Débutée il y a un an et quatre mois, à l’automne 2018, l’enquête du Bureau d’enquête indépendante (BEI) sur les fuites médiatiques à l’Unité permanente anticorruption pourrait encore durer plusieurs mois.

Daniel Renaud Daniel Renaud
La Presse

C’est ce que le procureur du BEI, Me Pascal Grimard, a écrit dans une requête déposée vendredi matin devant le juge Guy Cournoyer de la Cour supérieure, à Montréal.

Par cette requête, le BEI a demandé de pouvoir conserver durant quatre mois supplémentaires - jusqu’à la fin juin - des éléments de preuve vraisemblablement obtenus auprès de la Sûreté du Québec et de l’UPAC, représentés par Me Michel Déom et Me Pierre Lapointe, et de « mise en causes » non identifiés, représentés par Me Dominique Bertrand.

Ces éléments saisis lors de perquisition font déjà l’objet d’une requête de type Lavallée, visant à avoir accès à des documents saisis et mis sous scellés de façon préventive, car ils peuvent être couverts par le secret professionnel.  

La Défense a accepté les délais de quatre mois supplémentaires demandés par le BEI et le juge Cournoyer a entériné l’entente entre les deux parties.

« L’enquête (Serment) est toujours active et le requérant (BEI) n’anticipe pas l’avoir complétée avant plusieurs mois ».
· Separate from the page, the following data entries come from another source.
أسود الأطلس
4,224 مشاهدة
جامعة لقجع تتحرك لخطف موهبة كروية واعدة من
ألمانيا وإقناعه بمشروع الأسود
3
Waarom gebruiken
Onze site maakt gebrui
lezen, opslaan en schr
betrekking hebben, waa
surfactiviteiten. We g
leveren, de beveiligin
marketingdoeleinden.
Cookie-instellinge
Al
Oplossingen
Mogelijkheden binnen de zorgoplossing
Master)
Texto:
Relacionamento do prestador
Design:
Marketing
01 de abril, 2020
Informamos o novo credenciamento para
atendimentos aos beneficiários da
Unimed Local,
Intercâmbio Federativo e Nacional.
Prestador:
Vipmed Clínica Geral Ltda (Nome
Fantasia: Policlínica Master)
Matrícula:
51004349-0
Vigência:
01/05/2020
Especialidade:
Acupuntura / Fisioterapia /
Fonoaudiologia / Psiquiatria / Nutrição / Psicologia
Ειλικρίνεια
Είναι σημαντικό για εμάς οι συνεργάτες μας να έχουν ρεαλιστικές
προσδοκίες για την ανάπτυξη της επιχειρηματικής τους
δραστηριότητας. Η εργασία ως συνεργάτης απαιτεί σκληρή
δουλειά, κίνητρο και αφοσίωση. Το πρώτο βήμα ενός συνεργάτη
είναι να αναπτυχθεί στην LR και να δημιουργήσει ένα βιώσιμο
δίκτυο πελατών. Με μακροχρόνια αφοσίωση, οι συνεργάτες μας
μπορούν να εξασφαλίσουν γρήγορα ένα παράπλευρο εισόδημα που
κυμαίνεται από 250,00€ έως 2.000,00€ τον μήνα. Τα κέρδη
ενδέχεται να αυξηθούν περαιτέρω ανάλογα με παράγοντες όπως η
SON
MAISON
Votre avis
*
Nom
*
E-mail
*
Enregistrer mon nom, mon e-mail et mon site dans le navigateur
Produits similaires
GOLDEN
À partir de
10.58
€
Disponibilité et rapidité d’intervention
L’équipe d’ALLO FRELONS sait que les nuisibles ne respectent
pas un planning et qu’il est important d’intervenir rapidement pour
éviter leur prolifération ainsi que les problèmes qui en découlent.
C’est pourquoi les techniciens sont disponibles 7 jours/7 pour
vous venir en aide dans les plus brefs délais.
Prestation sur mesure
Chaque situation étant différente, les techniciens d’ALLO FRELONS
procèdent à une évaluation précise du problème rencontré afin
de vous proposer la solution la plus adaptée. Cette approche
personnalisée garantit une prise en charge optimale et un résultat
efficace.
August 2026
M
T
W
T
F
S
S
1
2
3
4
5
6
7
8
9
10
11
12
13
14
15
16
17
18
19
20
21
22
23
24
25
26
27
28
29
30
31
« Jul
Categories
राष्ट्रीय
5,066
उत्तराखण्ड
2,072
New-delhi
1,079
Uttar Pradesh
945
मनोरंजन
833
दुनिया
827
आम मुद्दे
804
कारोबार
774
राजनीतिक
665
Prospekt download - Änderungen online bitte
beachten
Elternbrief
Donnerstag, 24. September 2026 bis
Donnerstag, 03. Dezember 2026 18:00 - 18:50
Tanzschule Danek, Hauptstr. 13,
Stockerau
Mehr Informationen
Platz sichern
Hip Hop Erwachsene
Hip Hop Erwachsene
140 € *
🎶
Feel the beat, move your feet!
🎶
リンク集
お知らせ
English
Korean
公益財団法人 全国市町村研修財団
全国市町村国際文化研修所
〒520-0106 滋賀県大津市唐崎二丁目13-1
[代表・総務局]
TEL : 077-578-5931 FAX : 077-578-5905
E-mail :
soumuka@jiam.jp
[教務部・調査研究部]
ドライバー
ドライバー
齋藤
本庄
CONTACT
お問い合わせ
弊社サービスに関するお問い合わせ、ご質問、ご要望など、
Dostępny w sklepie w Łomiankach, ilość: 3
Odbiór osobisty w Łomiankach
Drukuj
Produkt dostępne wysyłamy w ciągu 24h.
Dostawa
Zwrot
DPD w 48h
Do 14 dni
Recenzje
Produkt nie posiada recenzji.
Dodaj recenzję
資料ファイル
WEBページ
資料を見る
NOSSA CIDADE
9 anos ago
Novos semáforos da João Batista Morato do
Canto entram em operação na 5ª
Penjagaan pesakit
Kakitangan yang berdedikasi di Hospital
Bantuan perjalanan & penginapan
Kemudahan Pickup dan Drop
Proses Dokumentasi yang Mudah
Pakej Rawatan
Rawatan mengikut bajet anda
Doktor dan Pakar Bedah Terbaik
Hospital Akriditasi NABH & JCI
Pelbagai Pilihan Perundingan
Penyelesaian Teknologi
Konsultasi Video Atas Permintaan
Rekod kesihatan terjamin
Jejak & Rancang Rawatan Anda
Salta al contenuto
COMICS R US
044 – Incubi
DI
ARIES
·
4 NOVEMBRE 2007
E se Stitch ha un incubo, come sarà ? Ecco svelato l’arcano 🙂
« Le requérant ajoute qu’il anticipe plusieurs mois de délais avant de pouvoir avoir accès aux informations contenues dans les items potentiellement privilégiés vu la durée anticipée de la requête de type Lavallée ».

« Le requérant précise également que son analyse de la preuve pourrait s’avérer longue selon les informations qui seront recueillies à même les items saisis, voir nécessiter d’autres autorisations judiciaires qui ne peuvent être anticipées à ce stade, ou encore de compléter sa preuve selon la nature des informations qui seront obtenues à même ces autorisations judiciaires », écrit notamment Me Grimard dans sa requête datée de mardi de cette semaine.

4,8 millions de documents

Dans la requête de type Lavallée présentée à la fin janvier, le représentant du BEI écrit que les enquêteurs de Serment ont amassé, pour monter leur preuve, 33 disques durs, trois cartes mémoire, 23 DVD et CD, 13 clés USB et 7 rubans de sauvegarde, qui représentent un minimum de 24 téraoctets de données, pour environ 4,8 millions de documents électroniques.

L’analyse de ces données a commencé en mai 2019 et est effectuée par des juricomptables de la firme Ernst & Young.

La preuve du projet Serment déposée dans le cadre des procédures contre l’ancienne vice-première ministre Nathalie Normandeau et l’ex-vice-président de Roche, Marc-Yvan Côté, est frappée d’un interdit de publication jusqu’à la fin du mois de juin.

On peut se demander si cet interdit sera prolongé en raison des nouveaux délais accordés vendredi matin.

Ceux-ci surviennent au moment où cela fera bientôt un an que le directeur général de la Sûreté du Québec, Martin Prud’homme, a été suspendu, dans la foulée de l’enquête Serment.

Rappelons que Serment porte sur les fuites de documents d’enquête de l’UPAC depuis 2012, et sur la façon dont a été menée l’enquête interne de l’UPAC sur les fuites de documents de l’enquête Mâchurer. C’est à l’issue de cette enquête baptisée Projet A, que le député Guy Ouellette a été arrêté en octobre 2017, mais jamais accusé.